(Source passage Opens)

Detailed Description

To make the objects, technical solutions and advantages of the embodiments of the present application clearer, the technical solutions of the present application will be clearly and completely described below with reference to the accompanying drawings, and it is obvious that the described embodiments are some, but not all embodiments of the present application. All other embodiments, which can be derived by a person skilled in the art from the embodiments given herein without making any creative effort, shall fall within the protection scope of the present application.

The terms "comprising" and "having," and any variations thereof, as referred to in the embodiments of the present application, are intended to cover non-exclusive inclusions. For example, a process, method, system, article, or apparatus that comprises a list of steps or elements is not limited to only those steps or elements but may alternatively include other steps or elements not expressly listed or inherent to such process, method, article, or apparatus.

It should be noted that the embodiments and features of the embodiments in the present application may be combined with each other without conflict. The present application will be described in detail below with reference to the embodiments with reference to the attached drawings.

In the description of the present application, the meaning of "at least one" means one or more than one unless otherwise stated.

Features and exemplary embodiments of various aspects of the present application will be described in detail below. In the following detailed description, numerous specific details are set forth in order to provide a thorough understanding of the present application. It will be apparent, however, to one skilled in the art that the present application may be practiced without some of these specific details. The following description of the embodiments is merely intended to provide a better understanding of the present application by illustrating examples thereof. The present application is in no way limited to any specific configuration and algorithm set forth below, but rather covers any modification, replacement or improvement of elements, components or algorithms without departing from the spirit of the present application. In the drawings and the following description, well-known structures and techniques are not shown in order to avoid unnecessarily obscuring the present application.

(Source passage Closes)
(Recorded information Opens)

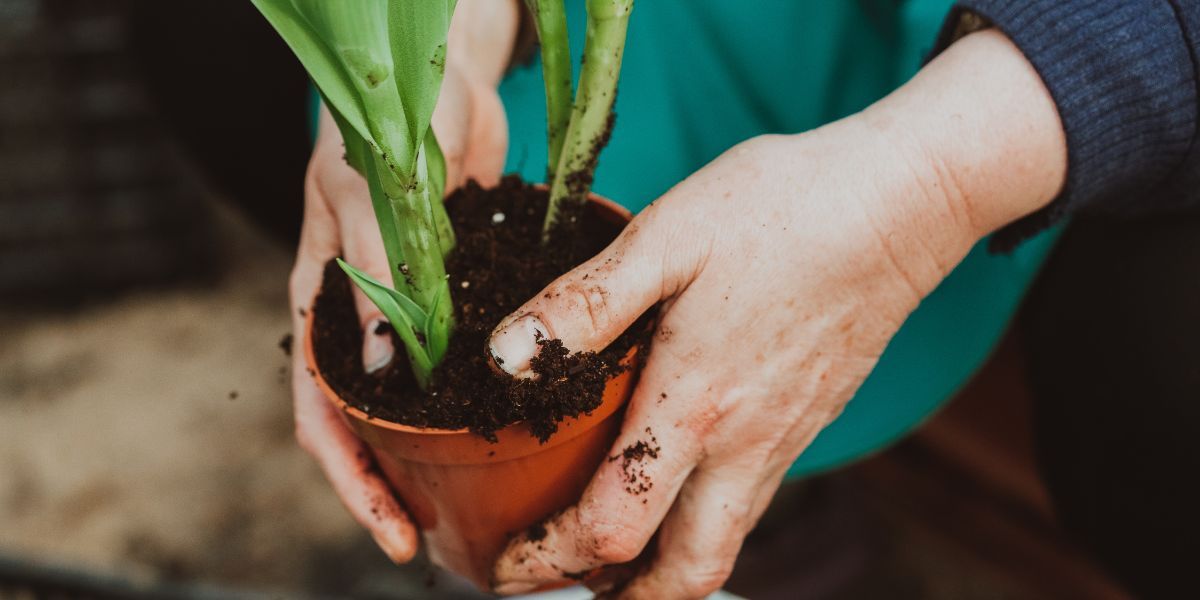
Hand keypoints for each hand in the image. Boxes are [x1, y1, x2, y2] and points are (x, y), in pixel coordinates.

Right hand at [288, 0, 514, 562]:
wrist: (442, 77)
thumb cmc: (386, 125)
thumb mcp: (371, 198)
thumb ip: (379, 279)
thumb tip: (385, 373)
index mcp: (321, 305)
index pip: (321, 416)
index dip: (352, 482)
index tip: (392, 534)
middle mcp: (363, 321)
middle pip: (369, 425)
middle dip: (396, 486)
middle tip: (441, 538)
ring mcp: (411, 312)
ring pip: (417, 403)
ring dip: (439, 453)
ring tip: (483, 501)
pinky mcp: (457, 295)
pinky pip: (463, 360)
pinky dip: (479, 396)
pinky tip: (518, 425)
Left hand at [487, 30, 1066, 597]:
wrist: (899, 203)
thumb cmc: (781, 209)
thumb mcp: (667, 238)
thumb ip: (585, 305)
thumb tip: (504, 360)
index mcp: (694, 404)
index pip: (613, 527)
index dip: (547, 559)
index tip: (504, 565)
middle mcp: (744, 444)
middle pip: (684, 576)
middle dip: (617, 598)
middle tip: (555, 582)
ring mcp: (783, 440)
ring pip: (721, 546)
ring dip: (659, 571)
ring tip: (605, 555)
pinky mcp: (807, 422)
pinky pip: (750, 503)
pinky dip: (699, 522)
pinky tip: (674, 482)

(Recorded information Closes)

Exercises to complete:
A – Reproduce the detailed description word for word, from "To make the" up to and including "scope of the present application.".
B – The detailed description gives examples of things that may comprise a list of steps or elements. Name each of them as listed in the sentence that introduces them.
C – Continue the detailed description from where it stops.
The items have no connection to the detailed description.

Answers per task:
A –
To make the objects, technical solutions and advantages of the embodiments of the present application clearer, the technical solutions of the present application will be clearly and completely described below with reference to the accompanying drawings, and it is obvious that the described embodiments are some, but not all embodiments of the present application. All other embodiments, which can be derived by a person skilled in the art from the embodiments given herein without making any creative effort, shall fall within the protection scope of the present application.

B –
process
method
system
article
apparatus

C –
At present, a service area of one edge cloud server has many users to obtain services, and for one user, the service area may exist within the service range of a plurality of edge cloud servers.

The traditional resource allocation method is a mathematical analysis method, and the resource allocation scheme can be solved by constructing a utility convex function and a utility concave function and utilizing the analysis method in an iterative manner. However, the traditional mathematical analysis method has a defect in the edge cloud computing scene, and the utility function constructed in the scene is not necessarily a simple concave-convex function, so that the computation is complex. In addition, the duration of the resource allocation result of each round of the resource allocation environment is short, the resource allocation scheme needs to be changed continuously to deal with the number of participants in the resource allocation environment and the dynamic property of the user's own requirements, and the traditional analytic method cannot give the allocation result continuously. Moreover, the current computing resource allocation is to allocate computing resources from the edge cloud server to the user side in a unidirectional manner, which is likely to cause unreasonable allocation results.

Based on this, the method and the device for allocating computing resources and the method and the device for training the model thereof provided by the embodiments of the present application can solve the technical problem that the result of allocating computing resources is unreasonable in the prior art.

For the convenience of understanding of the present embodiment, a method and an apparatus for allocating computing resources and a method and an apparatus for training a model thereof disclosed in the embodiments of the present application will be described in detail first.

Fig. 1 is a flowchart illustrating a computing resource allocation method according to an embodiment of the present application. As shown in fig. 1, the method includes:

and S110, receiving the computing resource supply quantity sent by the edge cloud servers and the computing resource demand quantity sent by the user side.

For example, a bidirectional resource allocation server may be constructed in an edge cloud service area, where the service range covers a plurality of Edge Cloud Servers (MECs) in the area and a plurality of clients that need to use the edge cloud services, and the allocated resources are limited computing resources possessed by each edge cloud server. In the resource allocation process, an intermediate server Broker of a third party can be introduced to complete resource allocation, the computing resource supply amount of each edge cloud server and the computing resource demand amount of a user side are sent to the Broker, and the Broker finally determines which edge cloud server and which user side achieve resource allocation. Since the total amount of computing resources is much less than the demand of users, there is a need to enable the allocation of computing resources to the most demanding users.

S120, performing ascending arrangement on the plurality of computing resource supply quantities to obtain a first sequence; and performing descending order arrangement on the plurality of computing resource demand quantities to obtain a second sequence.

Illustratively, the Broker sorts the received computing resource demand sequence from the client in descending order and the received computing resource supply sequence from the edge cloud server in ascending order.

S130, determining the intersection points with the same calculation resource quantity between the first sequence and the second sequence.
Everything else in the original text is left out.